How do you differentiate #f(x)=sin^2(lnx)xcos^2(x^2)# using the chain rule?

1 Answer
May 15, 2017

#=-4x^2sin^2(lnx)sin(x^2)cos(x^2)+sin^2(lnx)cos^2(x^2)+xsin(2lnx)cos^2(x^2)

Explanation:

#=[sin^2(lnx)][d/dx(xcos^2(x^2))]+[d/dx(sin^2(lnx))][xcos^2(x^2)]#
#=[sin^2(lnx)][(x)(d/dx(cos^2(x^2)))+(1)(cos^2(x^2))]+[(2sin(lnx)cos(lnx))/x][cos^2(x^2)]#
#=[sin^2(lnx)][(x)(-2sin(x^2)cos(x^2)(2x))+cos^2(x^2)]+[sin(2lnx)cos^2(x^2)]#
#=-4x^2sin^2(lnx)sin(x^2)cos(x^2)+sin^2(lnx)cos^2(x^2)+xsin(2lnx)cos^2(x^2)#

The chain rule is very messy here but this should guide you:
For #sin^2(lnx)#, differentiate the quadratic term, triginometric term, #ln# term and lastly the #x# term.

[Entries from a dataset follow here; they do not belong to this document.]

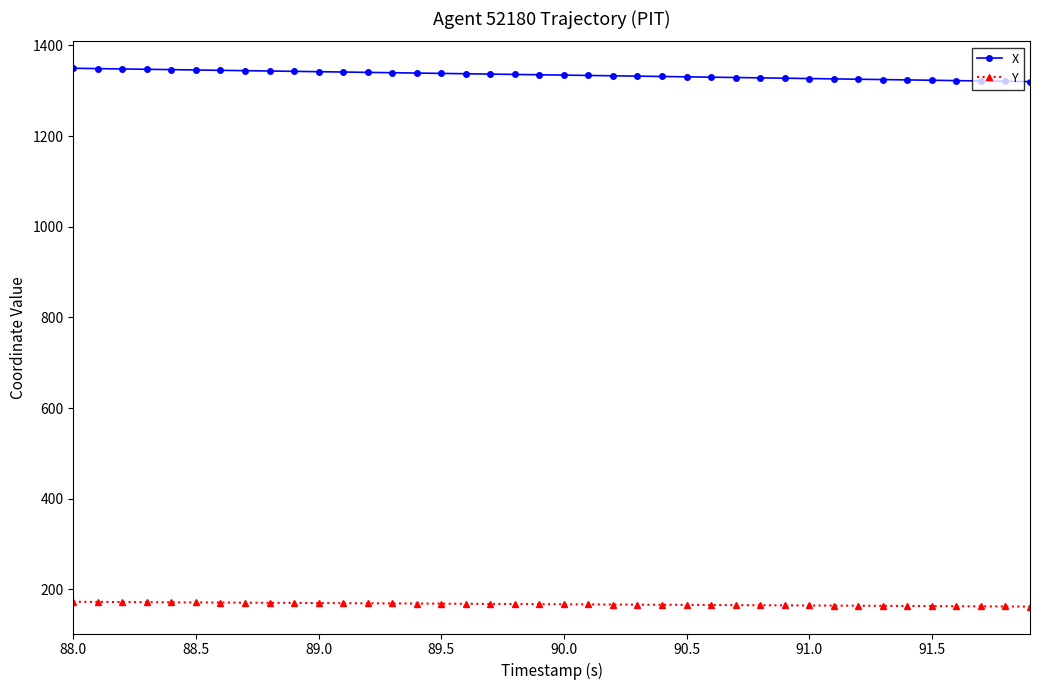

Which series has the largest total across all categories?

X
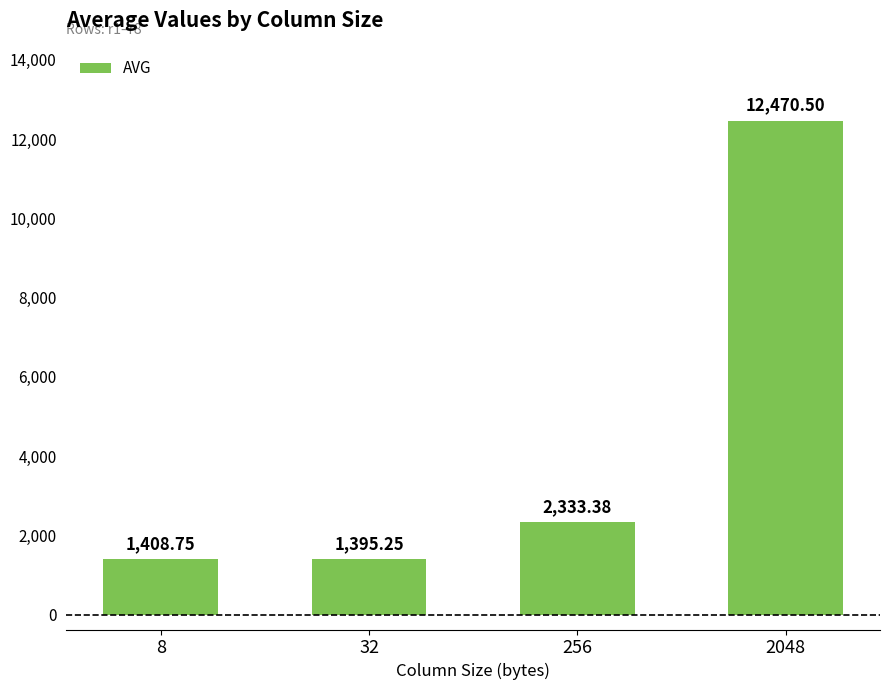

How many data points are less than 2333?

2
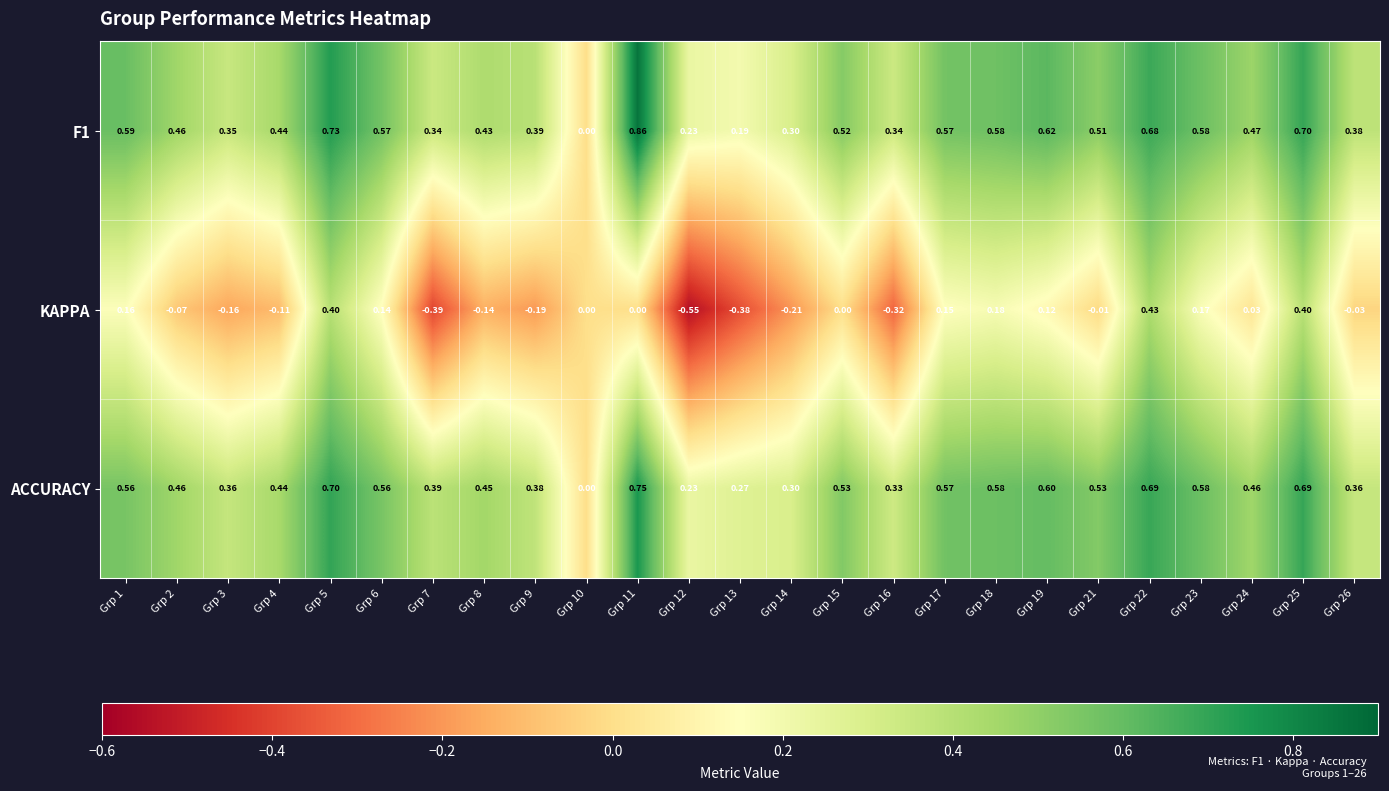

Is the value of F1 at Grp 3 greater than the value of KAPPA at Grp 3?

Yes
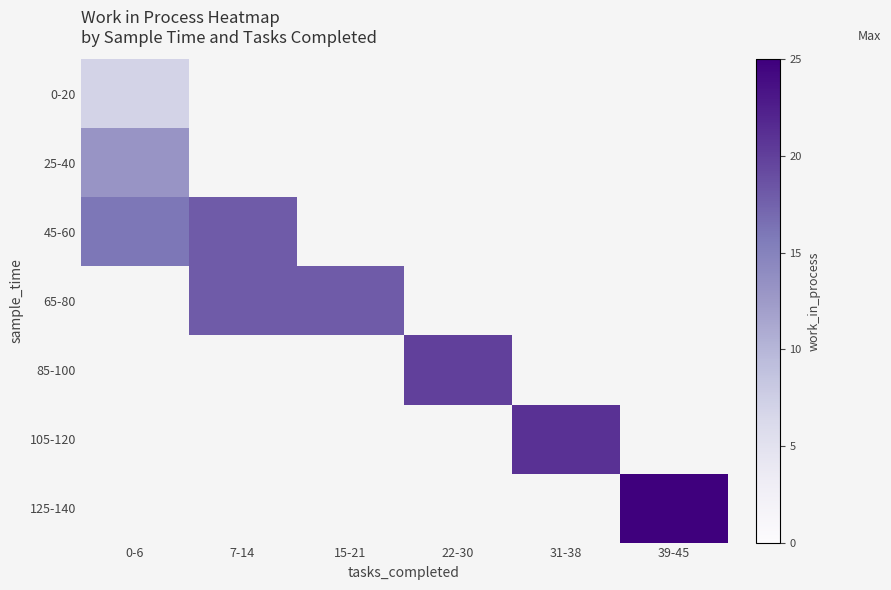

Which category has the highest value in the 0-20 series?

0-6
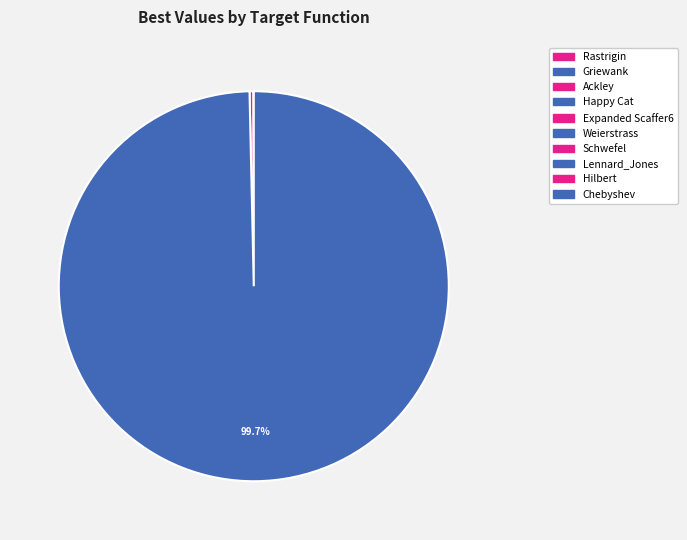

True or false: Rastrigin accounts for 10% of the total.

False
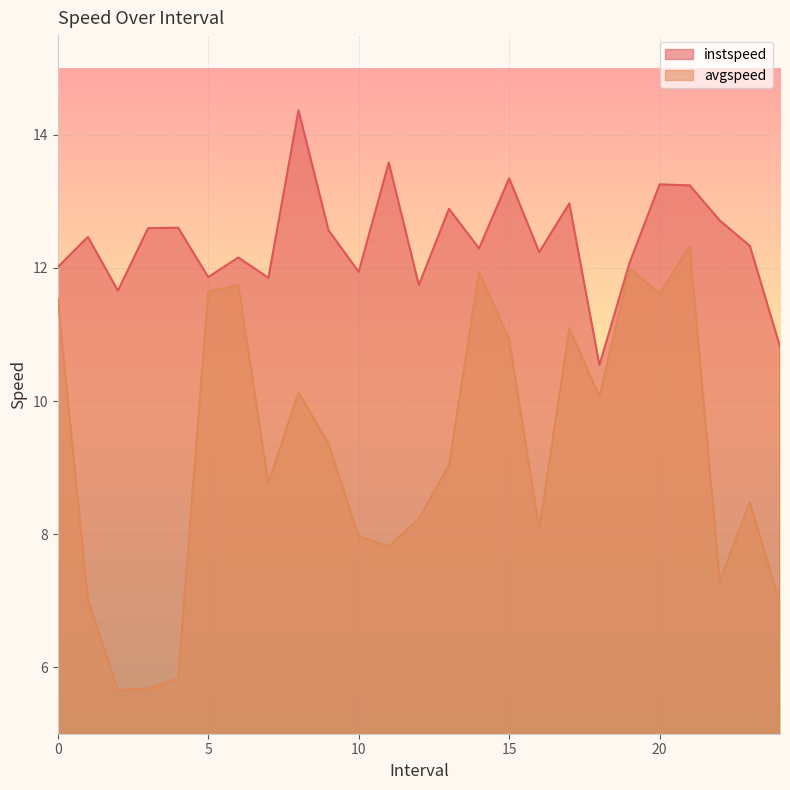

How many distinct data groups are displayed?

2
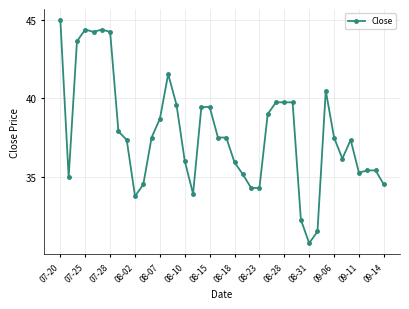

What is the sum of all values?

1510.0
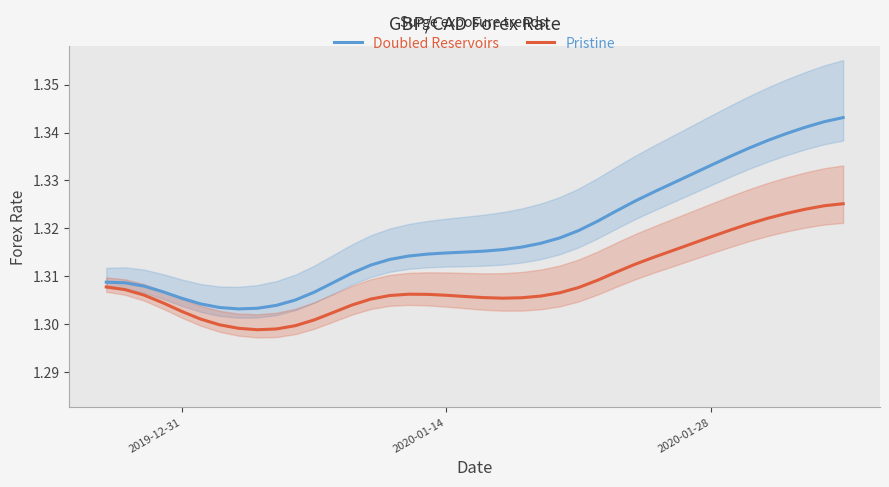

Rank the series by their maximum value, from highest to lowest.

Doubled Reservoirs, Pristine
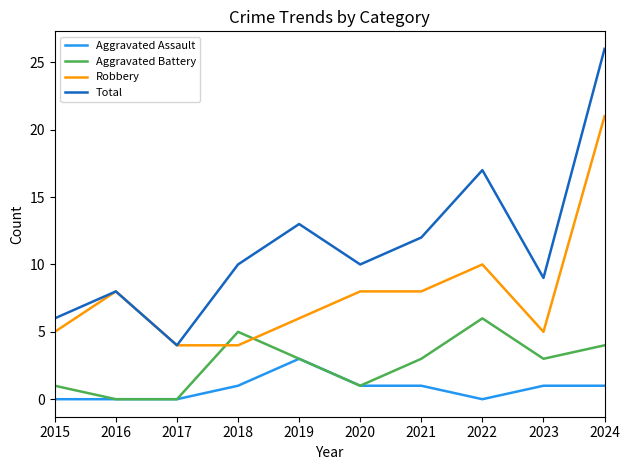

True or false: Robbery and Aggravated Battery cross at least once.

True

For #xsin^2(x^2)# Use Product Rule to separate #x#. Differentiate the quadratic term, then the trigonometric term then the inside #(x^2)# term.
#d/dx[cos^2(x^2)]->2cos(x^2)->-2cos(x^2)sin(x^2)->-4xsin(x^2)cos(x^2)#